Zwei getrennte Fragen
Zwei Ebenen sind zu unterscheiden. Erstens: Erlauben die Nutzungsbedingungen des Musikdienstes die Nutzung im Geschäft überhaupt? Zweitens: Ist die öffentliche Wiedergabe der Musik (also die Rechte an den Werken und Aufnahmen) abgedeckt?
Privates Streaming-Abo
- In den Nutzungsbedingungen typischerweise für die persönliche, nicht-gewerbliche Nutzung vorgesehen
- Keine zentrale Rechte-Übersicht
- Keine Filialsteuerung
- Öffentliche Wiedergabe wird nicht automatisch angemeldet
Business-Musikdienst
- Für gewerbliche Wiedergabe entwickelt
- Klare Anbieter-Bedingungen für den In-Store-Einsatz
- Je nach Anbieter zentrale Verwaltung und Zeitplanung
- GEMA/GVL-Fragen bleiben zu prüfen — sind aber sauber trennbar
Was Sie konkret prüfen können
- Nutzungsbedingungen Ihres Musikdienstes: Ist gewerbliche Nutzung ausdrücklich zulässig?
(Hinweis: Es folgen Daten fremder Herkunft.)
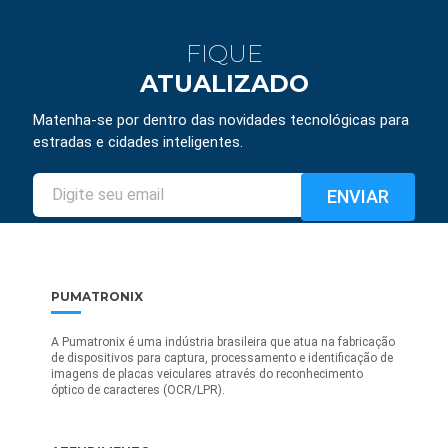
FIQUE
ATUALIZADO
Matenha-se por dentro das novidades tecnológicas para
estradas e cidades inteligentes.
PUMATRONIX
A Pumatronix é uma indústria brasileira que atua na fabricação
de dispositivos para captura, processamento e identificação de
imagens de placas veiculares através do reconhecimento
óptico de caracteres (OCR/LPR).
- Öffentliche Wiedergabe: Ist der Betrieb bei der GEMA angemeldet?
- Repertoire: Aus welchem Katalog stammt die Musik? Direkte Lizenz oder GEMA-Repertoire?
Ton: LadenKlang unterstellt niemandem, gegen Recht zu verstoßen. In der Praxis werden viele Läden über Jahre mit privaten Streaming-Abos betrieben — sie tun das aber in einer rechtlichen Grauzone, die im Zweifel teuer werden kann. Wer sich informiert, verhält sich vernünftig.